*WORK INSTRUCTION*: So that the copy matches the original, retype each line of the material below exactly.

+++

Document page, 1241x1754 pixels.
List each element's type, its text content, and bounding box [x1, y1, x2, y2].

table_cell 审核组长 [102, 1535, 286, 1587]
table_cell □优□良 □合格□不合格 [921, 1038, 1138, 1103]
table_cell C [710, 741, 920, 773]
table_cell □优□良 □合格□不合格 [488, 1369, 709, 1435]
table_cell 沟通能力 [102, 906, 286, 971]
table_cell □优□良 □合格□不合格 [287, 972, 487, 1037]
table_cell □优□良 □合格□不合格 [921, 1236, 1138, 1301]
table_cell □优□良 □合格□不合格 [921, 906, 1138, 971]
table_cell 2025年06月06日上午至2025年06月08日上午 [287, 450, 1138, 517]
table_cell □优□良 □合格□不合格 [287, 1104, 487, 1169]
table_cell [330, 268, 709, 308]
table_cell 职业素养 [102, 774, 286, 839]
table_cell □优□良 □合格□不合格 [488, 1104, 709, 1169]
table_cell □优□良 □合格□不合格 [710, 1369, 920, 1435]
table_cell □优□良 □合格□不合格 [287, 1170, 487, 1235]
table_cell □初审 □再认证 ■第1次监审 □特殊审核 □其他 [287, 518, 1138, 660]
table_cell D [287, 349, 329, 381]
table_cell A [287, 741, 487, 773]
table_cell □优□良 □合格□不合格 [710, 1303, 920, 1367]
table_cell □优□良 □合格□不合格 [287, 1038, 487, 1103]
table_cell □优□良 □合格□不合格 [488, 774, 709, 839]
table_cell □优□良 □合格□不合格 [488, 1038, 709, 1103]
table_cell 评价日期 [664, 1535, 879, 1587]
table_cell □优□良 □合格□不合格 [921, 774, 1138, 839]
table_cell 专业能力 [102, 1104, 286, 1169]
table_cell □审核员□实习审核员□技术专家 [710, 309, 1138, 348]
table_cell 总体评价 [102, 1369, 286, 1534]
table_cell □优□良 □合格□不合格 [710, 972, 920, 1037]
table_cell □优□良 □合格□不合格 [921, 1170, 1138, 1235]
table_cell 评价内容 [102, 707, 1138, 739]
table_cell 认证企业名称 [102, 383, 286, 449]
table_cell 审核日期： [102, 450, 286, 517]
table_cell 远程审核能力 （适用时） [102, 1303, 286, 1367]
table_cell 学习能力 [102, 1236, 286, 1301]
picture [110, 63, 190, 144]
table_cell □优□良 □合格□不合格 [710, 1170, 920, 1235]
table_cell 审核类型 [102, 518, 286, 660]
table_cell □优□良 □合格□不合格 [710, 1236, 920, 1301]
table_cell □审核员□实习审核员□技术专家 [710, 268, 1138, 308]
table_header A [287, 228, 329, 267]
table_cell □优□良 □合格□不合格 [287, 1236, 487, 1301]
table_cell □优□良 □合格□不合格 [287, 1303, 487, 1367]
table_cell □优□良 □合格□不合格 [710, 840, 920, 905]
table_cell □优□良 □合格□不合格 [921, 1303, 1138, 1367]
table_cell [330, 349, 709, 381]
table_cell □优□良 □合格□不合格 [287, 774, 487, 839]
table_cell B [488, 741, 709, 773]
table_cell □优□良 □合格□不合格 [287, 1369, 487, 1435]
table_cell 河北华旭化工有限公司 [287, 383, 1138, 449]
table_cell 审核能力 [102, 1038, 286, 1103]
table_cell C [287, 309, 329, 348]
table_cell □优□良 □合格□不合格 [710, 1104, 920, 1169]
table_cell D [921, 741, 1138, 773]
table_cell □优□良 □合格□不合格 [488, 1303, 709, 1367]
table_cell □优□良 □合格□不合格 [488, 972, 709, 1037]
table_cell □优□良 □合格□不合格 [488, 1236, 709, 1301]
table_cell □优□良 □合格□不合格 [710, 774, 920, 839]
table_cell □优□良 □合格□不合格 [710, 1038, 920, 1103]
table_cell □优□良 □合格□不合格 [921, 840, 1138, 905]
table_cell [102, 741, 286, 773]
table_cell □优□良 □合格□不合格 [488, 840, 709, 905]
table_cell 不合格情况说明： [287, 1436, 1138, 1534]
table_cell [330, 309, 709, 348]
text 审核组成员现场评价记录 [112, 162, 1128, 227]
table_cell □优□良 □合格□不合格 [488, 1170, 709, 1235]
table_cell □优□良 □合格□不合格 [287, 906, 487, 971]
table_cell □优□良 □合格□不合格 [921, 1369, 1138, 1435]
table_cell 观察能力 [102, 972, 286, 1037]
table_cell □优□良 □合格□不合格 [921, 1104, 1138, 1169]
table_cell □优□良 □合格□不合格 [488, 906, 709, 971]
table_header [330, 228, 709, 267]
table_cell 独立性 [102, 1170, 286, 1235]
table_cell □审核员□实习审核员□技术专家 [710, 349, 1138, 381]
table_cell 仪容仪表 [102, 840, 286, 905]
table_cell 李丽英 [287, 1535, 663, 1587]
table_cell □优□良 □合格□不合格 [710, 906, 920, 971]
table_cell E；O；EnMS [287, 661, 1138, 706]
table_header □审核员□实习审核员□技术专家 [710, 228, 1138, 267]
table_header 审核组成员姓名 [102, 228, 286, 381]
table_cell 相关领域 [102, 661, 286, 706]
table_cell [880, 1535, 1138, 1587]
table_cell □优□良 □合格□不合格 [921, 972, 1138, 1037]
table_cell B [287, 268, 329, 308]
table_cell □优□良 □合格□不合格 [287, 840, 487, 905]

+++

*TASK ANSWER*:
Document page, 1241x1754 pixels.
List each element's type, its text content, and bounding box [x1, y1, x2, y2].

table_cell 审核组长 [102, 1535, 286, 1587]
table_cell □优□良 □合格□不合格 [921, 1038, 1138, 1103]
table_cell C [710, 741, 920, 773]
table_cell □优□良 □合格□不合格 [488, 1369, 709, 1435]
table_cell 沟通能力 [102, 906, 286, 971]
table_cell □优□良 □合格□不合格 [287, 972, 487, 1037]
table_cell □优□良 □合格□不合格 [921, 1236, 1138, 1301]
table_cell □优□良 □合格□不合格 [921, 906, 1138, 971]
table_cell 2025年06月06日上午至2025年06月08日上午 [287, 450, 1138, 517]
table_cell □优□良 □合格□不合格 [287, 1104, 487, 1169]
table_cell [330, 268, 709, 308]
table_cell 职业素养 [102, 774, 286, 839]
table_cell □优□良 □合格□不合格 [488, 1104, 709, 1169]
table_cell □优□良 □合格□不合格 [710, 1369, 920, 1435]
table_cell □优□良 □合格□不合格 [287, 1170, 487, 1235]
table_cell □初审 □再认证 ■第1次监审 □特殊审核 □其他 [287, 518, 1138, 660]
table_cell D [287, 349, 329, 381]
table_cell A [287, 741, 487, 773]
table_cell □优□良 □合格□不合格 [710, 1303, 920, 1367]
table_cell □优□良 □合格□不合格 [287, 1038, 487, 1103]
table_cell □优□良 □合格□不合格 [488, 774, 709, 839]
table_cell □优□良 □合格□不合格 [488, 1038, 709, 1103]
table_cell 评价日期 [664, 1535, 879, 1587]
table_cell □优□良 □合格□不合格 [921, 774, 1138, 839]
table_cell 专业能力 [102, 1104, 286, 1169]
table_cell □审核员□实习审核员□技术专家 [710, 309, 1138, 348]
table_cell 总体评价 [102, 1369, 286, 1534]
table_cell □优□良 □合格□不合格 [710, 972, 920, 1037]
table_cell □优□良 □合格□不合格 [921, 1170, 1138, 1235]
table_cell 评价内容 [102, 707, 1138, 739]
table_cell 认证企业名称 [102, 383, 286, 449]
table_cell 审核日期： [102, 450, 286, 517]
table_cell 远程审核能力 （适用时） [102, 1303, 286, 1367]
table_cell 学习能力 [102, 1236, 286, 1301]
picture [110, 63, 190, 144]
table_cell □优□良 □合格□不合格 [710, 1170, 920, 1235]
table_cell 审核类型 [102, 518, 286, 660]
table_cell □优□良 □合格□不合格 [710, 1236, 920, 1301]
table_cell □审核员□实习审核员□技术专家 [710, 268, 1138, 308]
table_header A [287, 228, 329, 267]
table_cell □优□良 □合格□不合格 [287, 1236, 487, 1301]
table_cell □优□良 □合格□不合格 [287, 1303, 487, 1367]
table_cell □优□良 □合格□不合格 [710, 840, 920, 905]
table_cell □优□良 □合格□不合格 [921, 1303, 1138, 1367]
table_cell [330, 349, 709, 381]
table_cell □优□良 □合格□不合格 [287, 774, 487, 839]
table_cell B [488, 741, 709, 773]
table_cell □优□良 □合格□不合格 [287, 1369, 487, 1435]
table_cell 河北华旭化工有限公司 [287, 383, 1138, 449]
table_cell 审核能力 [102, 1038, 286, 1103]
table_cell C [287, 309, 329, 348]
table_cell □优□良 □合格□不合格 [710, 1104, 920, 1169]
table_cell D [921, 741, 1138, 773]
table_cell □优□良 □合格□不合格 [488, 1303, 709, 1367]
table_cell □优□良 □合格□不合格 [488, 972, 709, 1037]
table_cell □优□良 □合格□不合格 [488, 1236, 709, 1301]
table_cell □优□良 □合格□不合格 [710, 774, 920, 839]
table_cell □优□良 □合格□不合格 [710, 1038, 920, 1103]
table_cell □优□良 □合格□不合格 [921, 840, 1138, 905]
table_cell [102, 741, 286, 773]
table_cell □优□良 □合格□不合格 [488, 840, 709, 905]
table_cell 不合格情况说明： [287, 1436, 1138, 1534]
table_cell [330, 309, 709, 348]
text 审核组成员现场评价记录 [112, 162, 1128, 227]
table_cell □优□良 □合格□不合格 [488, 1170, 709, 1235]
table_cell □优□良 □合格□不合格 [287, 906, 487, 971]
table_cell □优□良 □合格□不合格 [921, 1369, 1138, 1435]
table_cell 观察能力 [102, 972, 286, 1037]
table_cell □优□良 □合格□不合格 [921, 1104, 1138, 1169]
table_cell □优□良 □合格□不合格 [488, 906, 709, 971]
table_header [330, 228, 709, 267]
table_cell 独立性 [102, 1170, 286, 1235]
table_cell □审核员□实习审核员□技术专家 [710, 349, 1138, 381]
table_cell 仪容仪表 [102, 840, 286, 905]
table_cell 李丽英 [287, 1535, 663, 1587]
table_cell □优□良 □合格□不合格 [710, 906, 920, 971]
table_cell E；O；EnMS [287, 661, 1138, 706]
table_header □审核员□实习审核员□技术专家 [710, 228, 1138, 267]
table_header 审核组成员姓名 [102, 228, 286, 381]
table_cell 相关领域 [102, 661, 286, 706]
table_cell [880, 1535, 1138, 1587]
table_cell □优□良 □合格□不合格 [921, 972, 1138, 1037]
table_cell B [287, 268, 329, 308]
table_cell □优□良 □合格□不合格 [287, 840, 487, 905]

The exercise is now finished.